Commonly, mortgage cover would be taken out on a level or decreasing basis. It’s not easy to tailor the exact cover where the ultimate liability is dependent on the future rise (or fall) in house prices. In practice, it makes sense to plan for the worst that might happen with the debt – there may be a danger of providing for more than the mortgage. The vast majority of customers will need protection beyond the mortgage.
It provides a good opportunity to have a discussion about protection that goes beyond simply ensuring the mortgage will be paid off and into the benefits of broader cover. It will be important to explain and document the rationale for clients.
Additionally, MMR highlights the need for clients to consider future affordability, not just if interest rates rise but also if they are unable to work long term due to illness or injury. Good protection advice has never been more important.
Mike Allison, Paradigm Protect
When you get changes to any kind of regime or system, there are going to be teething issues. In general terms, even if it takes from two to three months to get a mortgage through Help to Buy, that is an adequate time for advisers to make sure they are covering any liabilities.
Brokers should make clients aware of the risks of going into a mortgage for the first time, looking carefully at life cover, critical illness and income protection. If any of those eventualities occur, there is potential for the property to be repossessed.
Those taking out Help to Buy are going to be first‑time buyers at the younger end of the scale and, in theory, should get life cover accepted quickly.
A number of advisers in the Paradigm Group are employing just protection specialists in their business now, so they can concentrate on mortgages and pass the protection cases to them.

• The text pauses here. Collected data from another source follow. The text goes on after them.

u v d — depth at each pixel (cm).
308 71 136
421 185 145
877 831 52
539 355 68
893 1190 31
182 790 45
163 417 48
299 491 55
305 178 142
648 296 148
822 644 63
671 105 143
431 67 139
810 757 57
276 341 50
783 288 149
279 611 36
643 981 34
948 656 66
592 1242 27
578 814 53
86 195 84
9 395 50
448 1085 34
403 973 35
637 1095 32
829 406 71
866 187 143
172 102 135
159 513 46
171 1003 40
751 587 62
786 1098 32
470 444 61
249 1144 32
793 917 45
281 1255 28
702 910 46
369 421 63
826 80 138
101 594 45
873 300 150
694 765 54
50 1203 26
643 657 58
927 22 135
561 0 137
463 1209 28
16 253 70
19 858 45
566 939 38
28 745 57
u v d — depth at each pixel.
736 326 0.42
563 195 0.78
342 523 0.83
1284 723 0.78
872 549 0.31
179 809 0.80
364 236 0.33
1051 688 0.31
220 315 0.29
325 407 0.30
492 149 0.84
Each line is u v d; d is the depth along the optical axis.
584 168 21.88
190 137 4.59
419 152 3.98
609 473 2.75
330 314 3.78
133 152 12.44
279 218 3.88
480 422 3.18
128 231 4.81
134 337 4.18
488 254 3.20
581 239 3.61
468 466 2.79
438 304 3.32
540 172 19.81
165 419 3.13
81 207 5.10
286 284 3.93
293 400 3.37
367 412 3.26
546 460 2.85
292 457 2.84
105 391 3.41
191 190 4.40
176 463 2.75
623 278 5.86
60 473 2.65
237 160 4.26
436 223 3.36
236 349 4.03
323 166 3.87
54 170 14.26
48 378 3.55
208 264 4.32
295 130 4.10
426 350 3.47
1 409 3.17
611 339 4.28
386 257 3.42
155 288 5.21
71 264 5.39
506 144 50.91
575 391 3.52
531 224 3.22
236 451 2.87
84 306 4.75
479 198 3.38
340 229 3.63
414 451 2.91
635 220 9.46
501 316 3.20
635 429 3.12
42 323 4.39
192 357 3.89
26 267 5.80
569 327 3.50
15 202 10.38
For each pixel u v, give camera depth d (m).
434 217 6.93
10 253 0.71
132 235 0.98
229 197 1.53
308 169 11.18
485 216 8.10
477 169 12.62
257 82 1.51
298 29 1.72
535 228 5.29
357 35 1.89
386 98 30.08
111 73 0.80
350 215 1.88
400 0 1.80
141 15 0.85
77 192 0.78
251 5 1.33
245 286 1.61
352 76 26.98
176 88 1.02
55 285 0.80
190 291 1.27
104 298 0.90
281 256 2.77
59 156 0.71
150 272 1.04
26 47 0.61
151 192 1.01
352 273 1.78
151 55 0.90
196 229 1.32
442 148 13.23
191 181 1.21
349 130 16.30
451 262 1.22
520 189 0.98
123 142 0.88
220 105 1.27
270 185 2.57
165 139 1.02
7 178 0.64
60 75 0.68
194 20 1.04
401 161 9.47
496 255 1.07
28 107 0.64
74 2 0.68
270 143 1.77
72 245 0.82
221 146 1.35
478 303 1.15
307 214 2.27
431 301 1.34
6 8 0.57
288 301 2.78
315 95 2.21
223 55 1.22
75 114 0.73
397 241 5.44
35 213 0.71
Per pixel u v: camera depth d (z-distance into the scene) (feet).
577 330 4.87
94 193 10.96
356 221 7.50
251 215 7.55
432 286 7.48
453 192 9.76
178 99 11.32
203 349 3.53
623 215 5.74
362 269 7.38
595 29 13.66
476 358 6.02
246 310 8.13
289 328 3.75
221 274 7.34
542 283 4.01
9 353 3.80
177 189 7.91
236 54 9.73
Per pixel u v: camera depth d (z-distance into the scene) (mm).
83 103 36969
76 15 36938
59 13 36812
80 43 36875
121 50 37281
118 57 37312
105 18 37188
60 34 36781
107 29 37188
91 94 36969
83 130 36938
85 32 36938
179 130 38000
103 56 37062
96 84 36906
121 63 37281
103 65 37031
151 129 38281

These opportunities will grow a protection market that has been pretty flat in recent years.
Any positive move in the mortgage market, such as Help to Buy, should always be a way for firms to look at protection for clients – there should be a consummate increase.
A broker should be sitting down and looking at individual liabilities for each client. If it’s a short-term issue, help them ease into buying protection by looking at low-start premiums that rise gently over the term of the mortgage and keep the initial cost low at the most expensive time to take it out.